Wednesday, March 12, 2008

Berlim

Eram 9:40 pm e nós estávamos chegando no aeroporto. Só podíamos estar embriagados por Berlim, para achar que iríamos pegar o vôo que decolaria em 15 minutos. E ainda não tínhamos feito o check-in.
Essa história de viajar muito faz a gente ficar folgado e perder a noção das coisas. É claro que perdemos o vôo.
E de repente, lá estávamos nós. Às onze horas da noite de domingo, sentados num trem vazio de bancos cor-de-rosa e paredes lilás, voltando para Berlim. Como se um ímã tivesse nos puxando de volta, com força.

Berlim nos surpreendeu do começo ao fim. Desde o trem rosa e lilás (logo de cara), até as porções gigantes e minúsculas dos mesmos produtos disponíveis no supermercado. Na forma como os cidadãos parecem, ao mesmo tempo, viver da memória da guerra e dos horrores que viveram, e tentar desesperadamente deixar pra trás e recomeçar uma outra vida do zero. A cidade é pulsante, é nova como não há outras na europa, mas também tem um certo ar de descuido e decadência paulistana em alguns cantos, embaixo dos viadutos e nas pichações do muro. Uma cidade criativa, em ebulição, construções feias por fora e inacreditavelmente deslumbrantes por dentro. Se São Paulo fosse uma cidade decente, seria Berlim. Talvez por isso eu tenha sentido um carinho quase familiar pela cidade. Saudades da minha São Paulo estranha e talentosa.

Tínhamos reservado um hostel pois os hotéis estavam superfaturados graças à ITB Fair. A chegada no nosso quarto do hostel foi a primeira suspeita de que estávamos diante de uma cidade especial: eu que esperava encontrar beliches, dei de cara com um quarto maior, e mais moderno, do que a maioria dos que já tínhamos ficado. Não se trata de luxo. Se trata de astral, modernidade, criatividade, bom gosto. Era tudo simples, tudo prático. Chão fácil de limpar, móveis simplistas, venezianas, uma planta. É isso o que eu quero dizer quando falo que dá pra ser chique sendo pobre! É isso! Não precisa pôr cortina, edredon de florzinha, tapete-persa-barato-que-brilha. Quanto menos frescura, menos perigo. E assim foi minha primeira impressão de uma cidade fascinante.



No primeiro dia fomos conhecer a Kaiser-Wilhelm-Gedächtniskirche. É a ruína de uma catedral que foi quase totalmente destruída durante a guerra e não foi reconstruída de propósito, para que sua torre em pedaços reinasse no alto dos telhados lembrando a todos dos horrores que uma guerra pode causar. Uma decisão sábia. A se julgar pelo entorno da praça da catedral, foi tudo reconstruído. A foto da época dos bombardeios mostrava uma cidade-fantasma, com nenhum telhado pra contar a história, uma cidade feita de ruínas sem que se pudesse imaginar qualquer tipo de vida ali no meio daqueles escombros. E olhando em volta, comparando a foto à atualidade, eu tive certeza de que se nenhuma ruína ficasse ali de lembrete, ninguém mais se lembraria do que um dia aconteceu ali.

-*-*-

> _OBJETIVO 1_: Passe as linhas de todos os registros abaixo para uma lista numerada, sem as linhas em branco. Deixe as imagens fora da resposta.

-*-*-

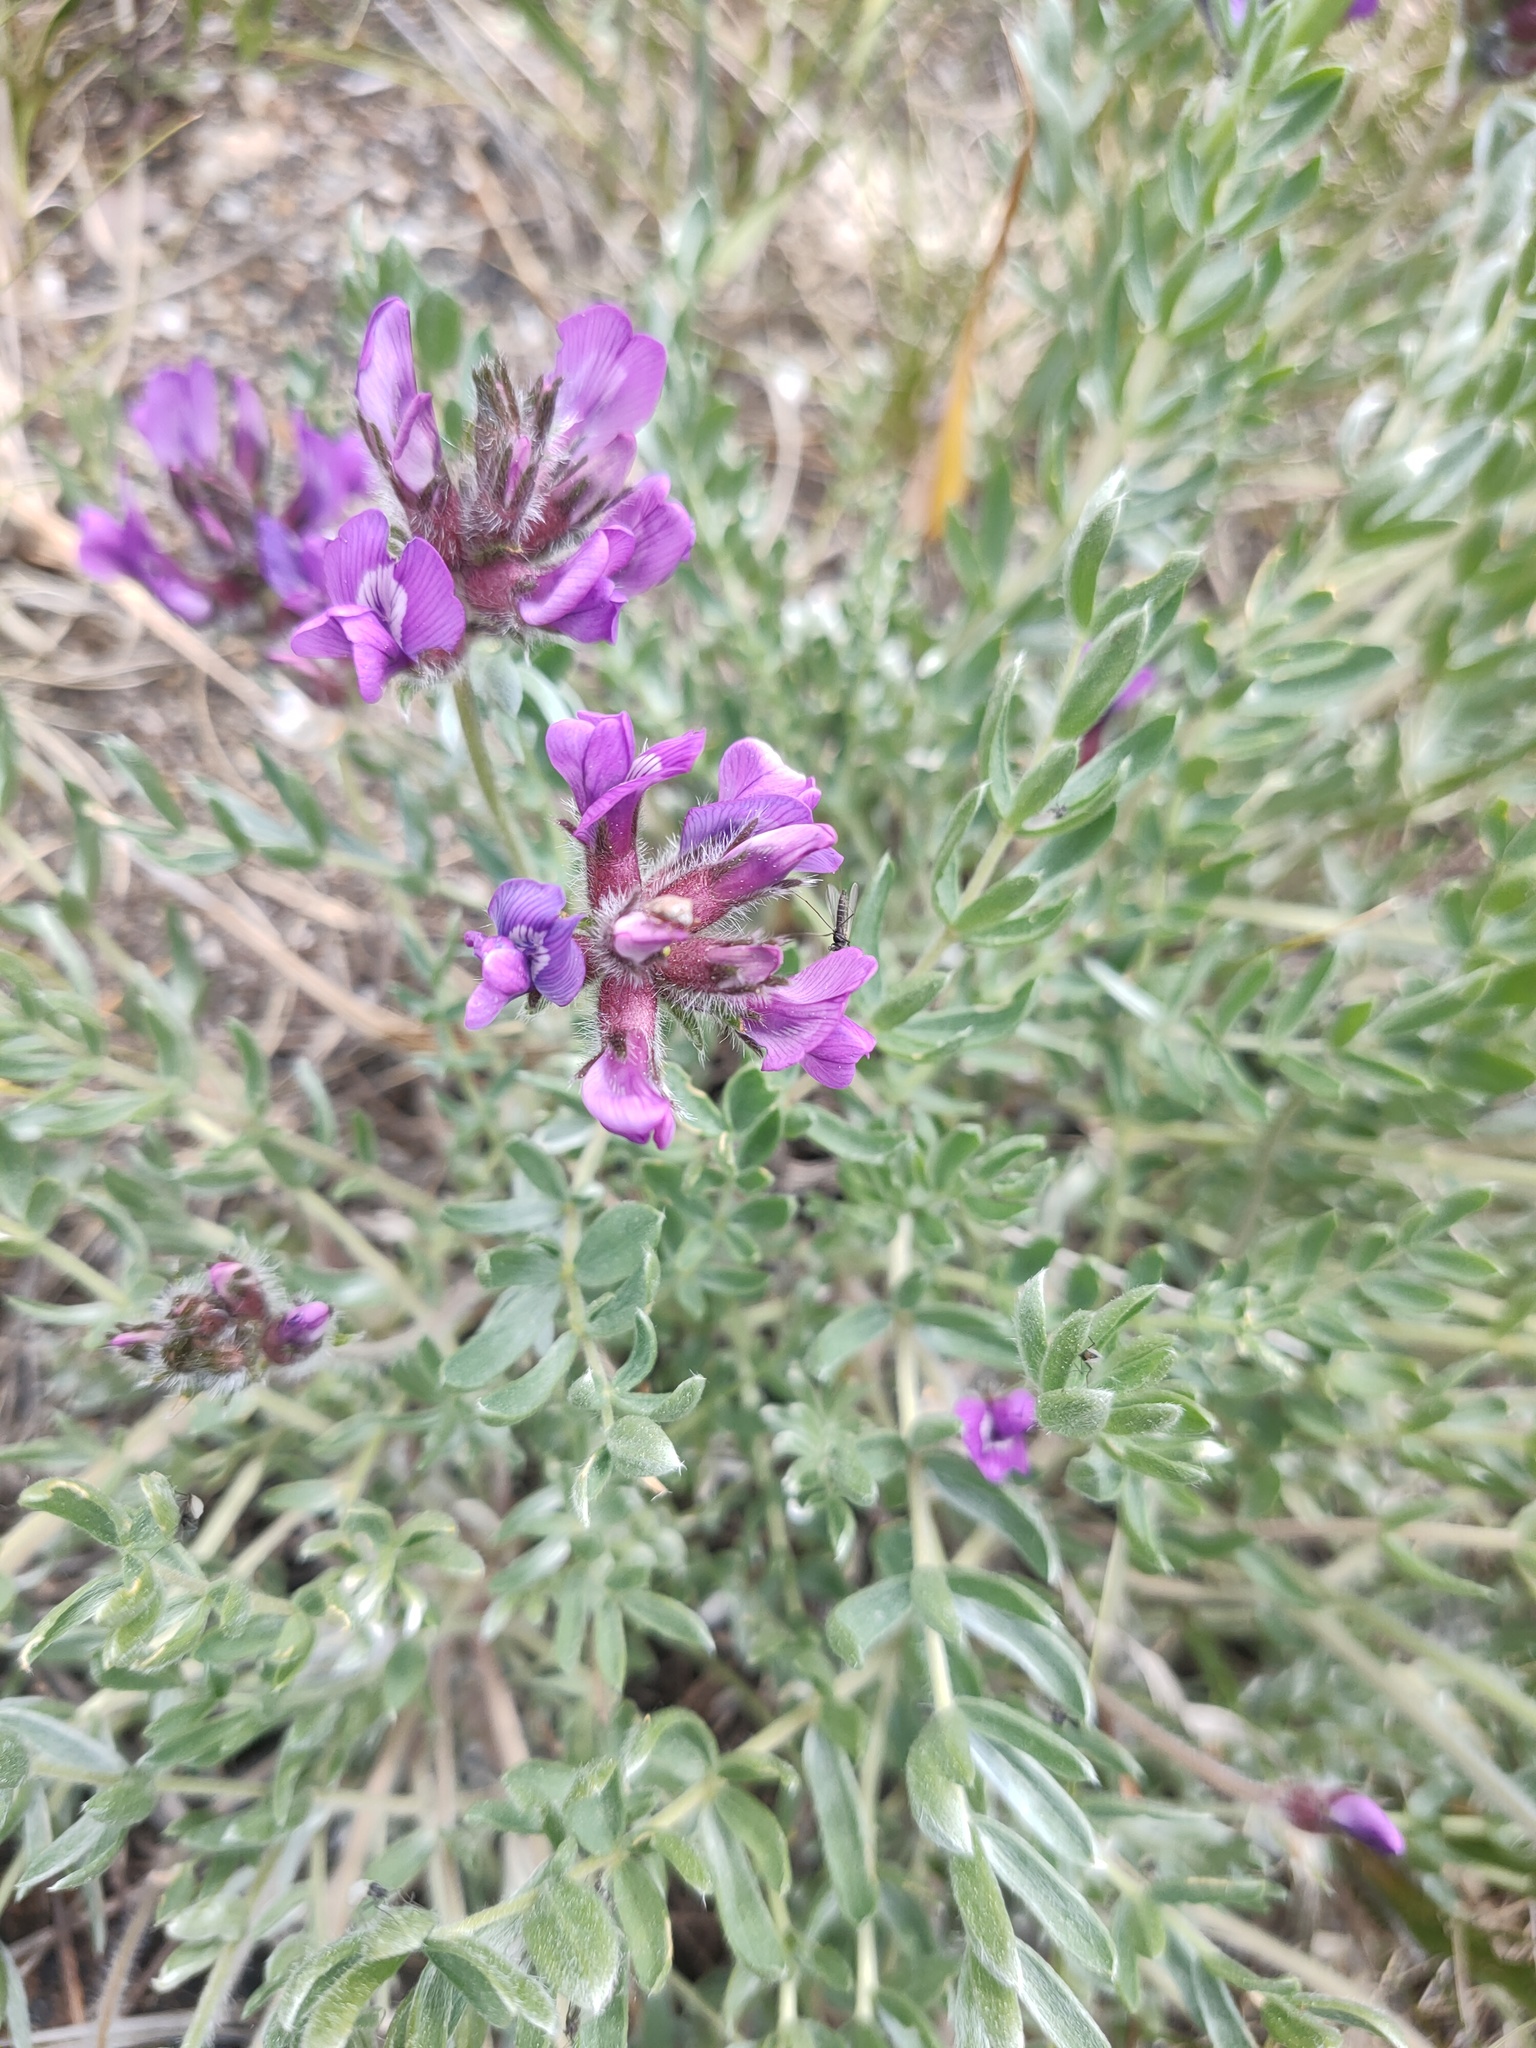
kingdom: Plantae
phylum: Tracheophyta
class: Magnoliopsida
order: Fabales
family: Fabaceae
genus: Oxytropis
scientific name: Oxytropis oxyphylloides
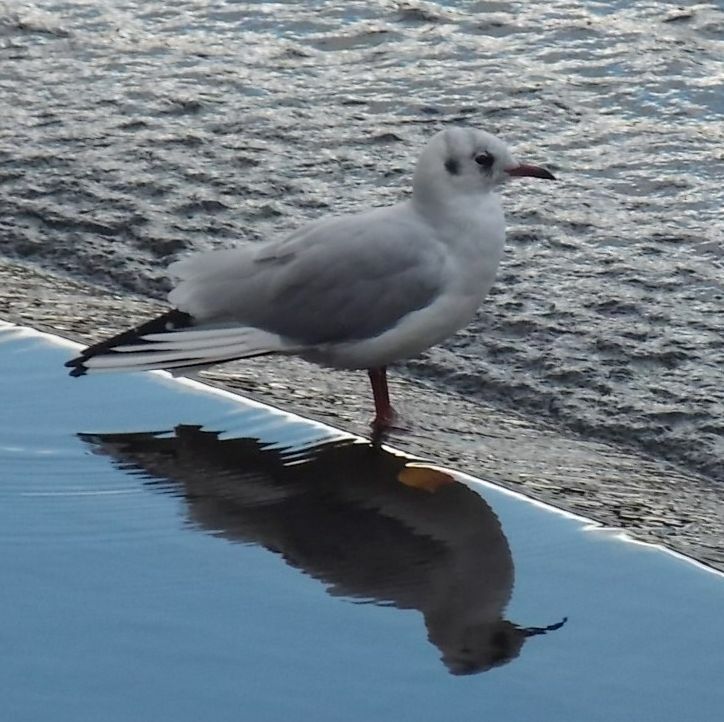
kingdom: Animalia
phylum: Chordata
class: Aves
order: Charadriiformes
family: Laridae
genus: Chroicocephalus
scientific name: Chroicocephalus ridibundus
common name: Black-headed gull
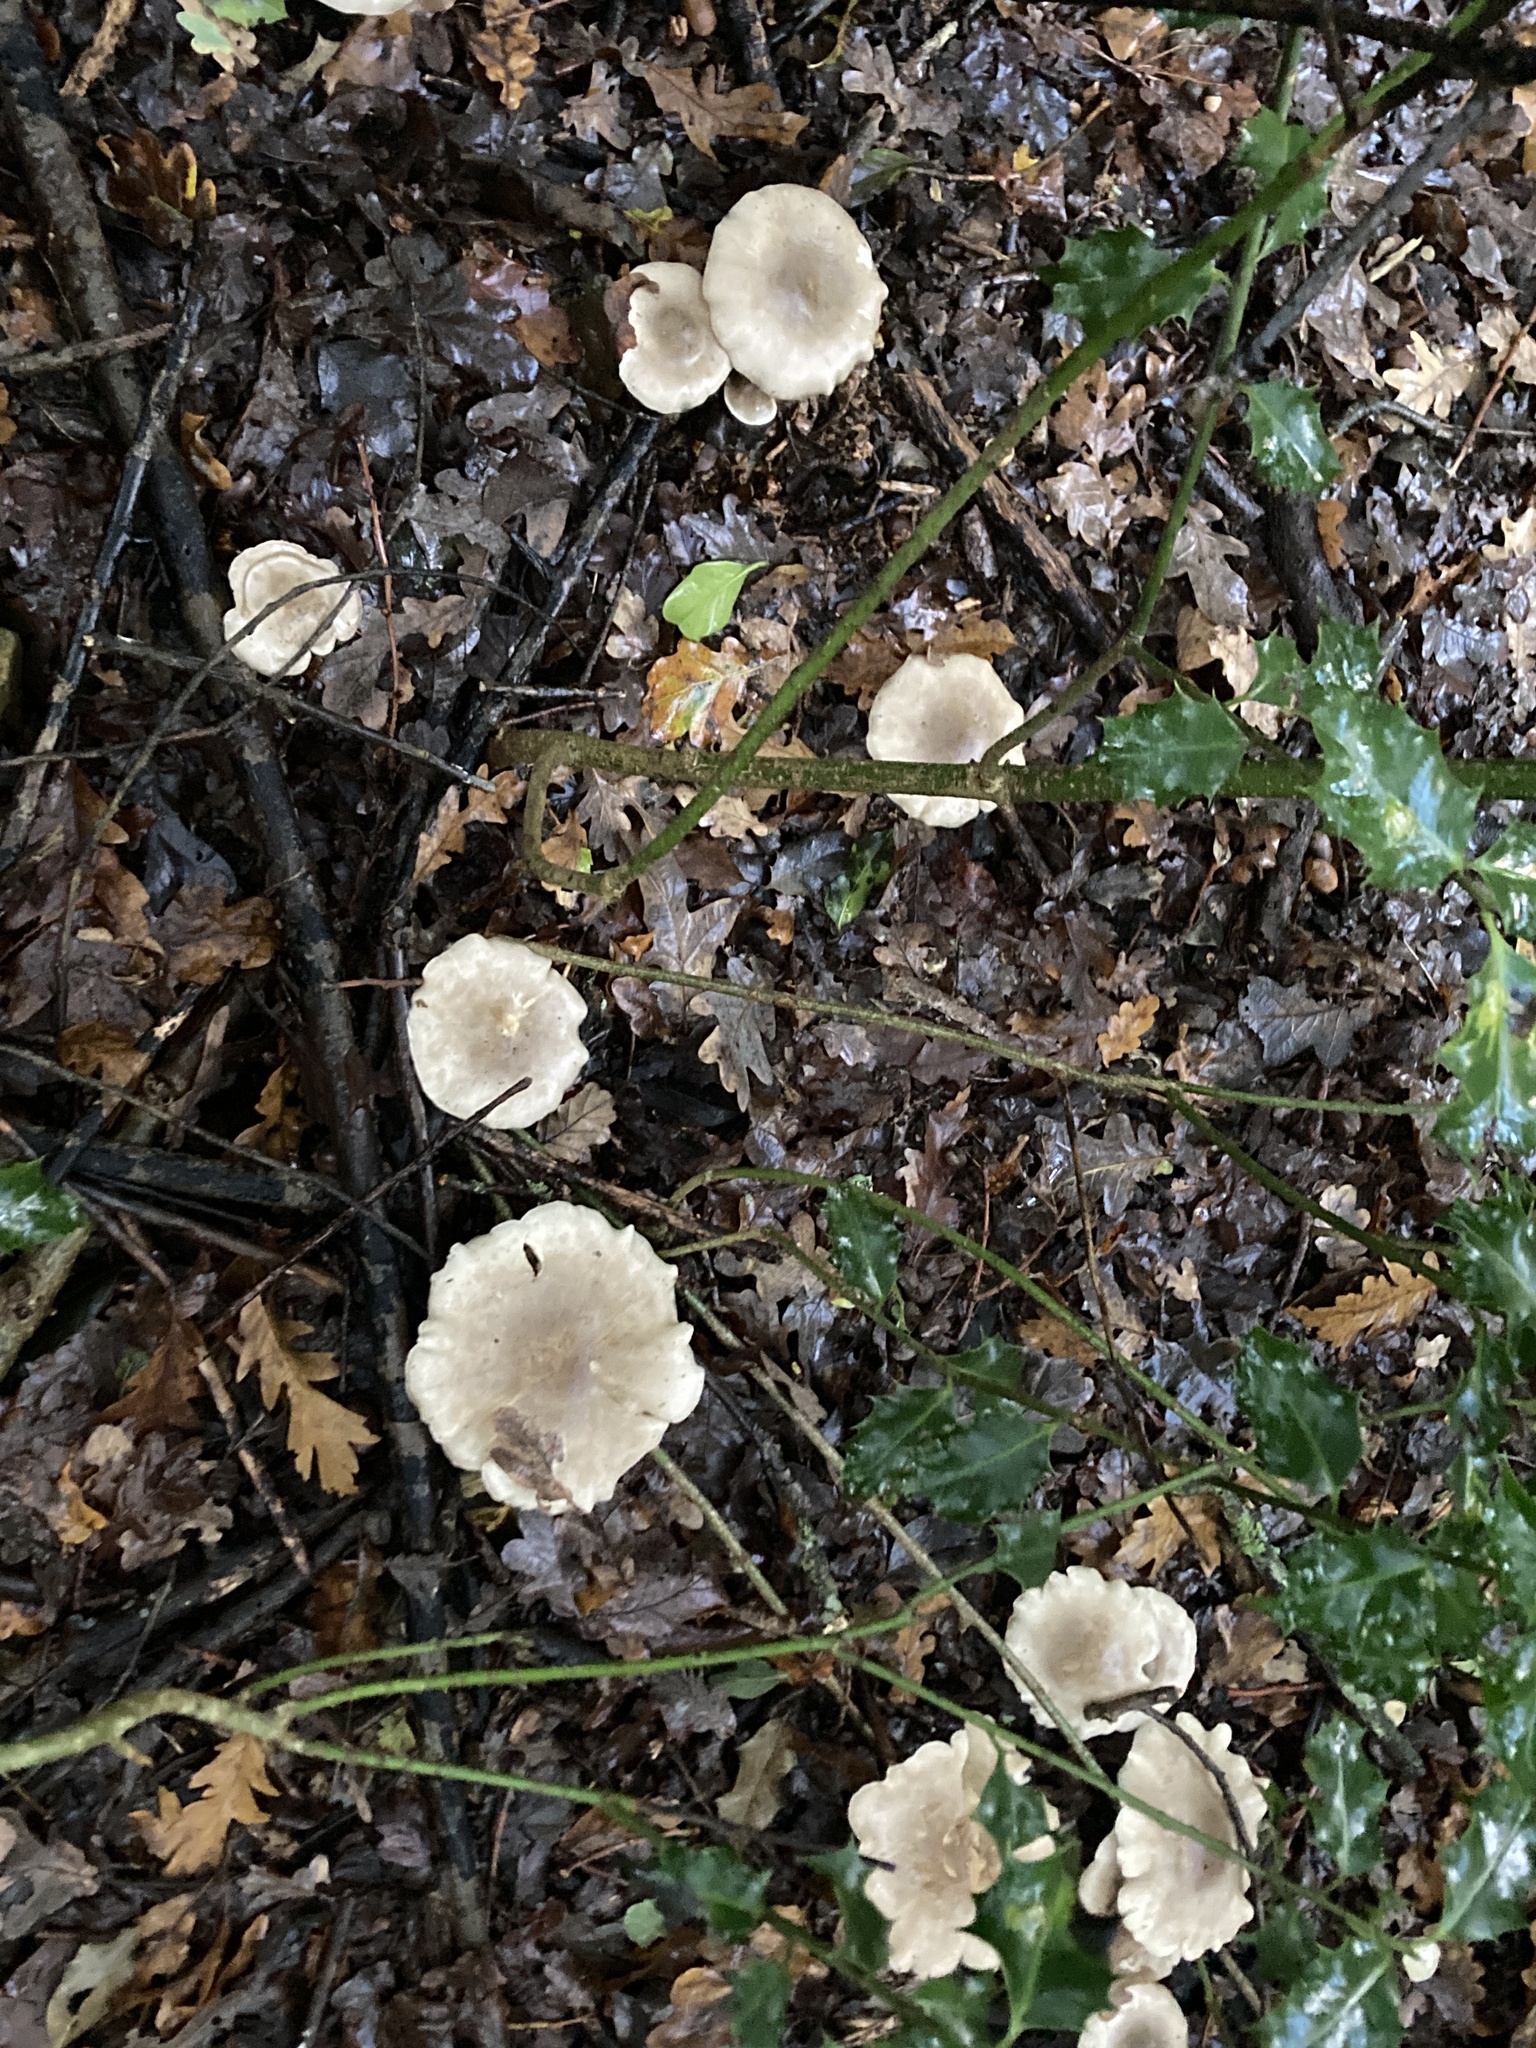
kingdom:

-*-*-

> _OBJETIVO 2_: Diga se cada frase concorda com o texto sobre Berlim, respondendo sim ou não e citando as palavras do texto que decidem: (a) O voo foi pego a tempo. (b) O hostel foi reservado porque os hotéis estavam caros por causa da ITB Fair. (c) A Kaiser-Wilhelm-Gedächtniskirche foi reconstruída depois da guerra.

> _RESPOSTA ESCRITA 1_:
1. kingdom: Plantae
2. phylum: Tracheophyta
3. class: Magnoliopsida
4. order: Fabales
5. family: Fabaceae
6. genus: Oxytropis
7. scientific name: Oxytropis oxyphylloides
8. kingdom: Animalia
9. phylum: Chordata
10. class: Aves
11. order: Charadriiformes
12. family: Laridae
13. genus: Chroicocephalus
14. scientific name: Chroicocephalus ridibundus
15. common name: Black-headed gull
16. kingdom:

> _RESPOSTA ESCRITA 2_:
(a) Não: "É claro que perdemos o vôo."
(b) Sim: "Tínhamos reservado um hostel pois os hotéis estavam superfaturados graças à ITB Fair."
(c) Não: "não foi reconstruída de propósito"